[The records]:
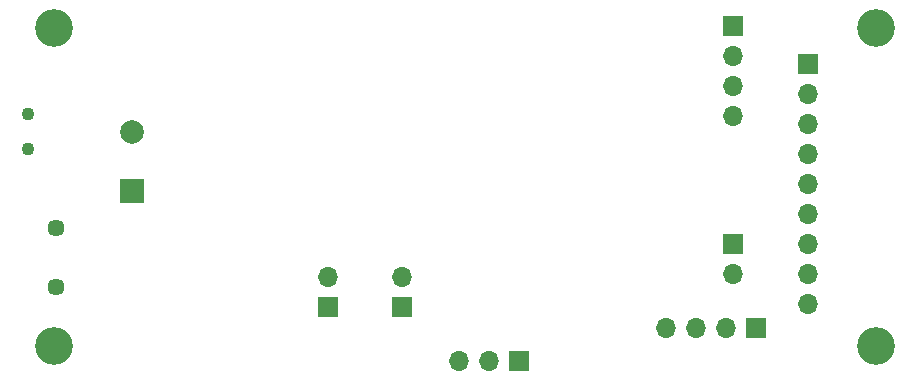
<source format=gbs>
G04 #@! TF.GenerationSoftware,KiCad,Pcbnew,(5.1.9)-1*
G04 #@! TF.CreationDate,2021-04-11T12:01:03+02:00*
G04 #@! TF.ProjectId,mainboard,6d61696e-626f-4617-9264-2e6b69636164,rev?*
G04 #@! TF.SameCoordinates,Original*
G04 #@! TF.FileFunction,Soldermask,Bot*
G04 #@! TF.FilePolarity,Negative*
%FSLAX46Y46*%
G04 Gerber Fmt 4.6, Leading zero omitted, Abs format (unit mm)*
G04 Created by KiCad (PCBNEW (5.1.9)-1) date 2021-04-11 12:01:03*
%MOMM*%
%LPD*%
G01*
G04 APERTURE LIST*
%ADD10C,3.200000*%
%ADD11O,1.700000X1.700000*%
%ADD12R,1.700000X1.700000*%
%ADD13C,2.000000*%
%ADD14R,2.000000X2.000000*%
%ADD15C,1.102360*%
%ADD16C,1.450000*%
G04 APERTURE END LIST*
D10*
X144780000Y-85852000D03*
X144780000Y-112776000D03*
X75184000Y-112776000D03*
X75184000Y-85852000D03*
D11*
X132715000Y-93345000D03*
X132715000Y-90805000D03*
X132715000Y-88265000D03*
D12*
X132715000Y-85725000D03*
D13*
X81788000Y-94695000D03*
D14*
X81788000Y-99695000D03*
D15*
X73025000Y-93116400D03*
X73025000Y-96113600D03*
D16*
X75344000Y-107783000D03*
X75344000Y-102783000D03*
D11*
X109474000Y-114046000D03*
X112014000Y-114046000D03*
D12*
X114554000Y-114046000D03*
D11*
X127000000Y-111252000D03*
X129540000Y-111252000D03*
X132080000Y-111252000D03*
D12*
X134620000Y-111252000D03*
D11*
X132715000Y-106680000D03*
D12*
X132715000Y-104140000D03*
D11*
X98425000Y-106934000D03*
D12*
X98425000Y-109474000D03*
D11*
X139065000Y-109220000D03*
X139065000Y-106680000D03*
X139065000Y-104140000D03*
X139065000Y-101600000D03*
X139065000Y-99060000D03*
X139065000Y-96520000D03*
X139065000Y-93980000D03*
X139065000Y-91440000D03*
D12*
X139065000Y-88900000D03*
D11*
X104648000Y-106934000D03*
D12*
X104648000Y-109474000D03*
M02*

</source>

--

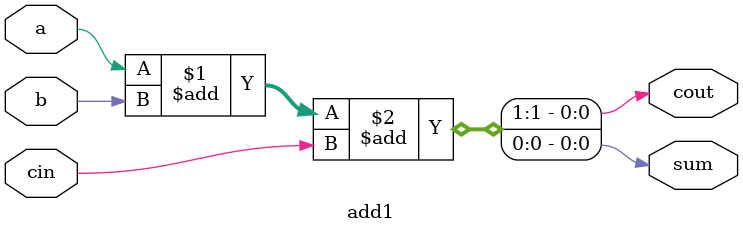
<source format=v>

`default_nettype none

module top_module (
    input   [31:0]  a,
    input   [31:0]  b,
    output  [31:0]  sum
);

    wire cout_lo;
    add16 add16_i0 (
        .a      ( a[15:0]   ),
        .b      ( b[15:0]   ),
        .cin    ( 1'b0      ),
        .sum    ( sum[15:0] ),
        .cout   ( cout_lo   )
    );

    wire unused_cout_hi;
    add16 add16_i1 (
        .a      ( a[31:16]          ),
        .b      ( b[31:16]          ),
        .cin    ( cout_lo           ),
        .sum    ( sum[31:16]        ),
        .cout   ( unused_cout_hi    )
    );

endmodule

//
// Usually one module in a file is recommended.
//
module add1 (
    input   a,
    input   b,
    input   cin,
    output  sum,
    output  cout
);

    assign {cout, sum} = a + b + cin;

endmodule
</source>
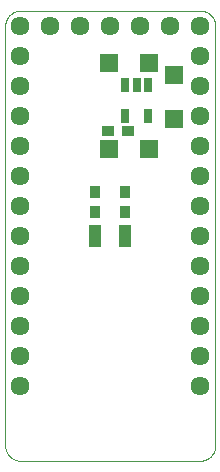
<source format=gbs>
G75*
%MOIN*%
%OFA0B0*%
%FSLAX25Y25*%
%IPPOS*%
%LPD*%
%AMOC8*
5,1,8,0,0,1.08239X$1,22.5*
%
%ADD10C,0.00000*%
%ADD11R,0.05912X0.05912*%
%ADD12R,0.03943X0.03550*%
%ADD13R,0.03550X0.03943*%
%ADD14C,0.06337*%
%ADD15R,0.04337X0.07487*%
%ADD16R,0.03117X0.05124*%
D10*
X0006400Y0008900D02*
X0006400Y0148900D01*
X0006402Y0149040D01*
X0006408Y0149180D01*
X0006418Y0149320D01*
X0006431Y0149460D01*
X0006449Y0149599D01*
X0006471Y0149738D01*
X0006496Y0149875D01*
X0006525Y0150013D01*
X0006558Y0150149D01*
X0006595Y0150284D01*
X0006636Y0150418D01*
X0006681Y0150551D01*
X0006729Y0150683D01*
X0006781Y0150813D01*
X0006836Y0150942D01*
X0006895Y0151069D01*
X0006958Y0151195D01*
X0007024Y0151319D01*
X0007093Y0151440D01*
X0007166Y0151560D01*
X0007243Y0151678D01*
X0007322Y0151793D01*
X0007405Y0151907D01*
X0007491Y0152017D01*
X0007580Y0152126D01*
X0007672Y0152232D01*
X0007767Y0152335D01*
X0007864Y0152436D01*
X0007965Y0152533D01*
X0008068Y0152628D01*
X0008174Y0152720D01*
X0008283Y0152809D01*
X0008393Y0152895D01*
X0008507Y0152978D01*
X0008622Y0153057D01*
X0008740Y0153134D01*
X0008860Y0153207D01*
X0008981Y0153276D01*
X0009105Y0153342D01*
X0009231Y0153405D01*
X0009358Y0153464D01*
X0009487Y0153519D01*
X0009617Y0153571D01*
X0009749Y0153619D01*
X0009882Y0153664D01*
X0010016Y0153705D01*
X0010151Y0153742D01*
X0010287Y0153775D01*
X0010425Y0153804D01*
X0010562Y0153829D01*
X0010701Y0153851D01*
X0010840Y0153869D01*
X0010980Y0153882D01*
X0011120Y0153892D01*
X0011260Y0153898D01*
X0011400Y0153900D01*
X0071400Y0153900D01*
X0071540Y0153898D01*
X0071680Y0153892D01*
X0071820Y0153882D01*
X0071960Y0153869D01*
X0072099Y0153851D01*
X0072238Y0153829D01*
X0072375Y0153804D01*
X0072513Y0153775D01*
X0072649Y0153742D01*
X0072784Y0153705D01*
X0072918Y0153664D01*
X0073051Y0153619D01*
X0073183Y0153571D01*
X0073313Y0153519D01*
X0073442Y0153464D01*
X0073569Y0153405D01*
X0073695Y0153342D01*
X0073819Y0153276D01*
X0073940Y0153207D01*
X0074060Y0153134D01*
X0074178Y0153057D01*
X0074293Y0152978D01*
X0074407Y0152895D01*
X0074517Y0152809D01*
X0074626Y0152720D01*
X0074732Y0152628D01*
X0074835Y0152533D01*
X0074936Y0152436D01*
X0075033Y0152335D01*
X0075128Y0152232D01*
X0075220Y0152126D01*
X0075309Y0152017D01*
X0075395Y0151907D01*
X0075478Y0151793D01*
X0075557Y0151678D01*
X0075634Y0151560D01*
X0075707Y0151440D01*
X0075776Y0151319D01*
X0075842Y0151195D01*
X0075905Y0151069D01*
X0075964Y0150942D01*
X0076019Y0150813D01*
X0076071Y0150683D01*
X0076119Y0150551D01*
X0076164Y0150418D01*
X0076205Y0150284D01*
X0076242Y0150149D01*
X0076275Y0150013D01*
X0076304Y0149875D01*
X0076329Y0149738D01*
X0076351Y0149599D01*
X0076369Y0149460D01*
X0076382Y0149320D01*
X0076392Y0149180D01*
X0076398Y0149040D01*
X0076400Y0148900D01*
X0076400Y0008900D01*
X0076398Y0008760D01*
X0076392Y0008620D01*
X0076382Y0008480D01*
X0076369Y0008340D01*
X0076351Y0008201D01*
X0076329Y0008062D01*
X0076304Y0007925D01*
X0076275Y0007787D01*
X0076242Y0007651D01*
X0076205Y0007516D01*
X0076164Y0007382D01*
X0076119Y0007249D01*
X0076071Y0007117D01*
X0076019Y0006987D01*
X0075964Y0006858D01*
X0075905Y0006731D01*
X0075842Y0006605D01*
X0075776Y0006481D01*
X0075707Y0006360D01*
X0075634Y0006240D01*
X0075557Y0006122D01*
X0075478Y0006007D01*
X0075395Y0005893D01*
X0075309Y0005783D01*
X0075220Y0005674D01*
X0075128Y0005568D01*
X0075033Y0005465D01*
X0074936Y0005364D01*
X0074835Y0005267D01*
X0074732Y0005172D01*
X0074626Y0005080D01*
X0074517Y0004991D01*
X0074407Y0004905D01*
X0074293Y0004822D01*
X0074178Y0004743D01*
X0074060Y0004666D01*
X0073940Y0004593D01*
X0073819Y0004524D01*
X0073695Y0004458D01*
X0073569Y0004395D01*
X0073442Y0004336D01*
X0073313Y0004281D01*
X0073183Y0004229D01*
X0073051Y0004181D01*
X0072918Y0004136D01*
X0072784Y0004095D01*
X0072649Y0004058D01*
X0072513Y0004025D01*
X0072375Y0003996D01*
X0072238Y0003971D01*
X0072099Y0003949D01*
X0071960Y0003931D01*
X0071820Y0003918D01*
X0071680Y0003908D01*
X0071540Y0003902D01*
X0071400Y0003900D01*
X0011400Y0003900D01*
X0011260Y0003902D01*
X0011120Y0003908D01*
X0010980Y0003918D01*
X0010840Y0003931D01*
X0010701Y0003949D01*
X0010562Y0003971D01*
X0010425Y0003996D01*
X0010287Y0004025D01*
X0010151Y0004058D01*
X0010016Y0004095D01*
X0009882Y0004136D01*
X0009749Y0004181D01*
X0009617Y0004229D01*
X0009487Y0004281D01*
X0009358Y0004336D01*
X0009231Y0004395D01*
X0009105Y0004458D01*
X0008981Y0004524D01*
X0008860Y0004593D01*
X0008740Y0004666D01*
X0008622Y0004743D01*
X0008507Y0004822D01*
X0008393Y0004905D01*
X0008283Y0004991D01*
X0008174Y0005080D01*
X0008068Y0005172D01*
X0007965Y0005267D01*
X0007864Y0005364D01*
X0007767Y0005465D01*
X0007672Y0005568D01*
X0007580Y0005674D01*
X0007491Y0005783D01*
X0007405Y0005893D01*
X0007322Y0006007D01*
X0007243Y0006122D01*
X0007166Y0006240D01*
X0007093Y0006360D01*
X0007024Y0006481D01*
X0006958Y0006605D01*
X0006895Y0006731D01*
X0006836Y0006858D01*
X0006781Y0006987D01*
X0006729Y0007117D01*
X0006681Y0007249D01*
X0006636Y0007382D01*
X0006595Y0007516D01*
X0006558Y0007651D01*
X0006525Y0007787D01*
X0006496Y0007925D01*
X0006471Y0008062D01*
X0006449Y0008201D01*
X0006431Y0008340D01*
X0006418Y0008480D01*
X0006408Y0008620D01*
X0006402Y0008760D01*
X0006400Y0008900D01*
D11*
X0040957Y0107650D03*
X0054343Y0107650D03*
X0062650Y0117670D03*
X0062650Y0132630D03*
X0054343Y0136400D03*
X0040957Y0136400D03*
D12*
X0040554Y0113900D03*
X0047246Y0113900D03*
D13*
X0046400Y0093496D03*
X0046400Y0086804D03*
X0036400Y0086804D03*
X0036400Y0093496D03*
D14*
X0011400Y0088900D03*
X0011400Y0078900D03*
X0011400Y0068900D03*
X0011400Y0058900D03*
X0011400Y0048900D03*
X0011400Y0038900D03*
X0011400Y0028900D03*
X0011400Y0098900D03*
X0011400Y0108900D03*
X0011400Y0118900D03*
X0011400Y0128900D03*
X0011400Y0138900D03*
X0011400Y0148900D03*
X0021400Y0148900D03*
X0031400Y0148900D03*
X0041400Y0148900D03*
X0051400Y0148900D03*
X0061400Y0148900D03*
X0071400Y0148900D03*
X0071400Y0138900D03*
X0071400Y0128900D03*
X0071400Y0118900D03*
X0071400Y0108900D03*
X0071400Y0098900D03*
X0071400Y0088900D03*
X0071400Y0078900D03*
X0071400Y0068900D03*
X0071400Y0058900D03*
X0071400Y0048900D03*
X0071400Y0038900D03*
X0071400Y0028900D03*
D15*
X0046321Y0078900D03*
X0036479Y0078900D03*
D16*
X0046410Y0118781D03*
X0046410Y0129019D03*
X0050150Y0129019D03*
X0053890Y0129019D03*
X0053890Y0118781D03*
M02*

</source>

[Request]: Scan the lines above for the word "format", then copy each line that has it.

[Task response]:
<source format=gbs>
G04 Gerber Fmt 4.6, Leading zero omitted, Abs format (unit mm)*
<source format=v>
<source format=gbs>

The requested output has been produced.